Patients with a history of longstanding primary headache are more likely to have BTH, as also reported by others (1,3). Schankin et al. have reported that a family history of headache is associated with an increased risk of BTH also, but Valentis et al. did not report family history (3).
Most BTH are intermittent, lasting a few hours and occurring a few times a week. Only about one-third are progressive in nature. This suggests that despite the association with tumour size and speed of growth, the presence of the tumour alone may not be enough to cause headache. Perhaps, in susceptible patients, the tumour lowers the headache threshold and other factors trigger the headache. Migraineurs and patients with other primary headache disorders already have a genetic predisposition to headache and so might be even more likely to have BTH.
This study, like previously published studies, provides no information on headache after the initial tumour resection and 3-month follow-up. Although tumour recurrence following resection would not be expected with some pathologies, it would be interesting to see if the headaches relapsed with recurrence and if the headache characteristics changed at relapse. Headache has been reported in 36% of patients dying of a brain tumour (7).
Despite the non-specific nature of the typical BTH, which causes difficulty in distinguishing it from benign headaches, the risk of BTH is low. A recent case–cohort study examining new-onset undifferentiated headaches presenting to primary care physician in the UK found that the 1-year risk of a malignant brain tumour was only 0.15%, increasing to 0.28% for patients > 50 years old. For new onset of headache meeting ICHD-II criteria for a primary headache disorder, the risk was even lower (0.045%) (8).

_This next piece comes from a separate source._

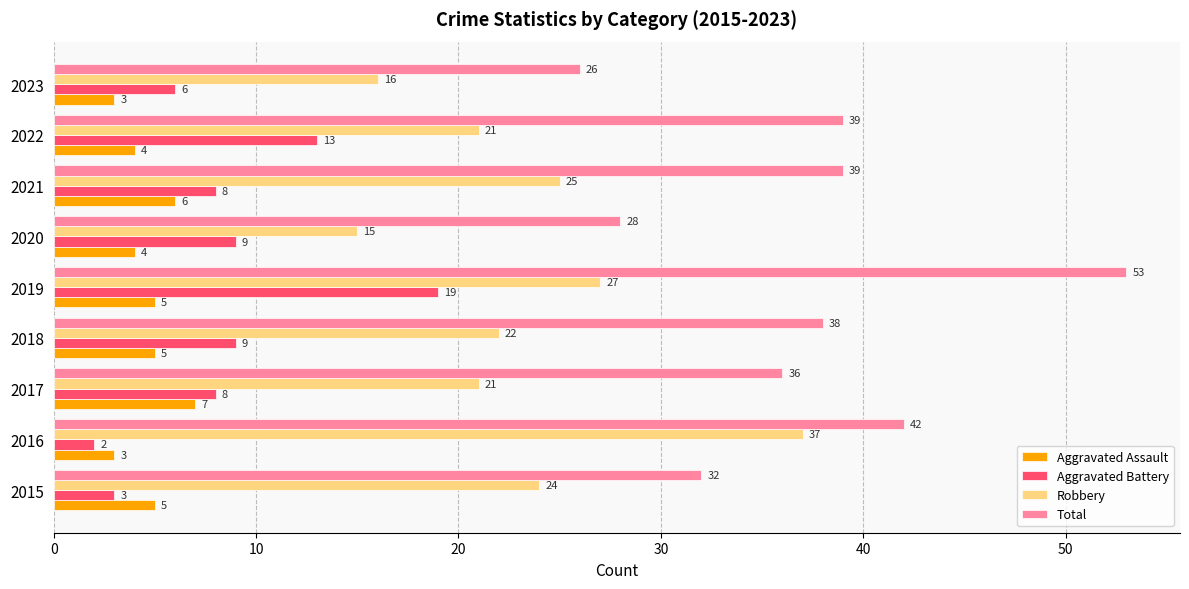

What is the approximate value of Robbery at 2023?

16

This study has provided further information on the characteristics of headache attributable to intracranial neoplasms and has confirmed many of the findings of previous studies. Unfortunately, it appears that BTH does not have distinctive characteristics, and physicians will continue to have to rely on their clinical acumen to decide which patients require further investigation. Brain tumours should always be considered in patients with new headache, especially if associated with other neurological symptoms or signs.